ASSIGNMENT:
Could you restate every entry word for word, leaving the pictures out?

Dataset entries:
######

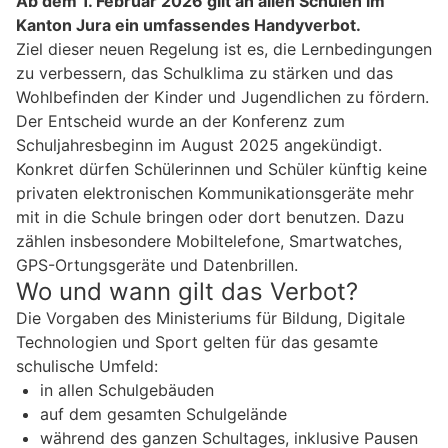
Ab dem 1. Februar 2026 gilt an allen Schulen im
Kanton Jura ein umfassendes Handyverbot.
Ziel dieser neuen Regelung ist es, die Lernbedingungen
zu verbessern, das Schulklima zu stärken und das
Wohlbefinden der Kinder und Jugendlichen zu fördern.
Der Entscheid wurde an der Konferenz zum
Schuljahresbeginn im August 2025 angekündigt.
Konkret dürfen Schülerinnen und Schüler künftig keine
privaten elektronischen Kommunikationsgeräte mehr
mit in die Schule bringen oder dort benutzen. Dazu
zählen insbesondere Mobiltelefone, Smartwatches,
GPS-Ortungsgeräte und Datenbrillen.
Wo und wann gilt das Verbot?
Die Vorgaben des Ministeriums für Bildung, Digitale
Technologien und Sport gelten für das gesamte
schulische Umfeld:
in allen Schulgebäuden
auf dem gesamten Schulgelände
während des ganzen Schultages, inklusive Pausen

######

ANSWER AREA:
Ab dem 1. Februar 2026 gilt an allen Schulen im
Kanton Jura ein umfassendes Handyverbot.
Ziel dieser neuen Regelung ist es, die Lernbedingungen
zu verbessern, das Schulklima zu stärken und das
Wohlbefinden der Kinder und Jugendlichen zu fördern.
Der Entscheid wurde an der Konferenz zum
Schuljahresbeginn im August 2025 angekündigt.
Konkret dürfen Schülerinnen und Schüler künftig keine
privaten elektronischen Kommunikationsgeräte mehr
mit in die Schule bringen oder dort benutzen. Dazu
zählen insbesondere Mobiltelefone, Smartwatches,
GPS-Ortungsgeräte und Datenbrillen.
Wo und wann gilt das Verbot?
Die Vorgaben des Ministeriums für Bildung, Digitale
Technologien und Sport gelten für das gesamte
schulische Umfeld:
in allen Schulgebäuden
auf dem gesamten Schulgelände
während des ganzen Schultages, inklusive Pausen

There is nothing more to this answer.